We had high hopes

Once in awhile my friend Seiko and I treat ourselves to a Kaiseki meal at a new restaurant. Kaiseki is a seven course meal served during a tea ceremony made up of  small tidbits of seasonal food. Last year we went to Kajitsu which specializes in Shoin cuisine, Zen temple cuisine. We loved everything about it: the food, the atmosphere, the presentation were all sublime.

This past weekend we went to Brushstroke. They describe the restaurant as Kaiseki, a French/Japanese fusion  “concept”. We should have been clued in by the word “concept”.

We sat at the cooks bar and looked into the busy kitchen.  The restaurant was filled mostly with Japanese who are fascinated to try out their cuisine with a French twist. The weather had turned very hot, the air conditioning had broken and the place was stifling. We were encouraged though when the waiter brought us complimentary cold sake and a small bowl of lemon ice with a promise of more wonderful treats to come.

I ordered the eight course vegetarian menu and Seiko had the tasting menu which turned out to be six courses. As the hours ticked by Seiko sat with an empty tray while I was served course after course. It felt rude to be eating while she sat waiting. It wouldn’t have been so obvious and painful if the courses had been served quickly one after the other.

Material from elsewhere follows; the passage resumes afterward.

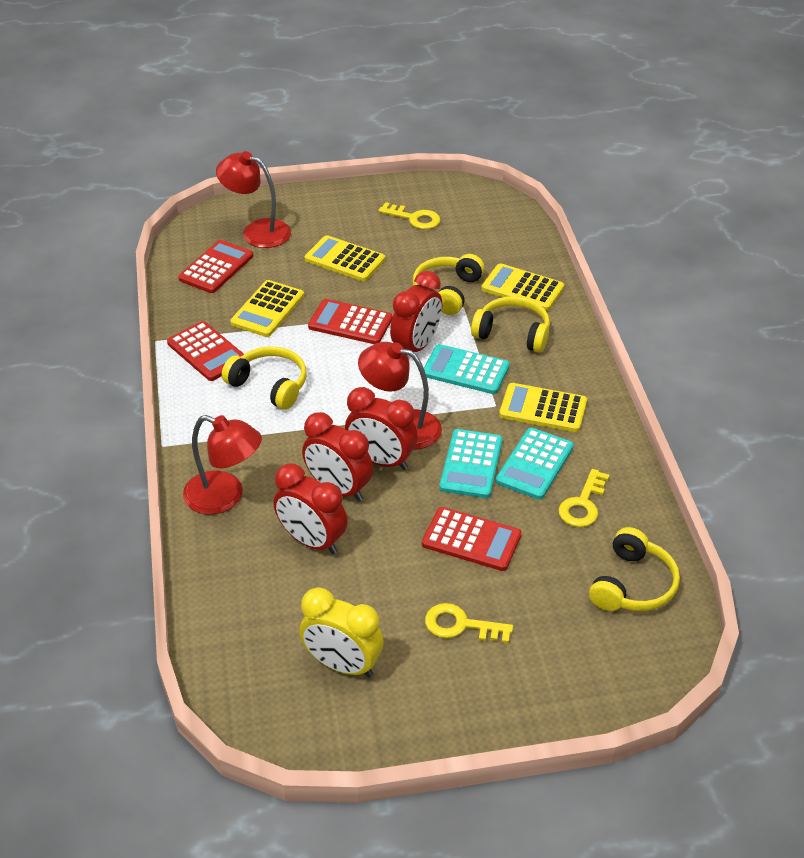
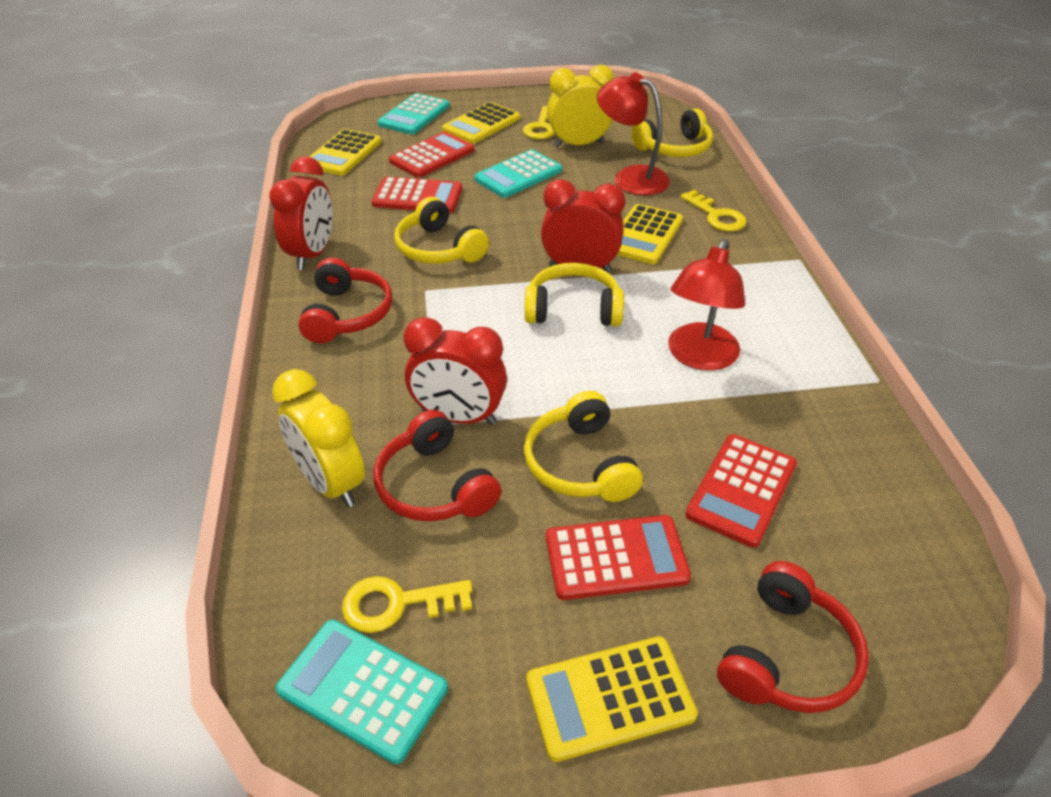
red clock: 4 -> 3
red headphones: 0 -> 3
red lamp: 3 -> 2
yellow clock: 1 -> 2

After all, they were just tidbit size.

We were there for a sweltering three hours. Something had gone wrong in the kitchen. The cooks looked busy enough, but we waited 20 or so minutes at least in between courses.

Red pepper sushi

Watermelon soup with fennel ice

Some of the food was good, like the watermelon soup with a quenelle of fennel ice. But the dashi broth, which is considered the essence of Kaiseki and used for the soups and broths, was gloopy, viscous and tasteless. Most unpleasant.

On the whole, we couldn’t wait to leave and get out into the fresh air. Thumbs down for Brushstroke.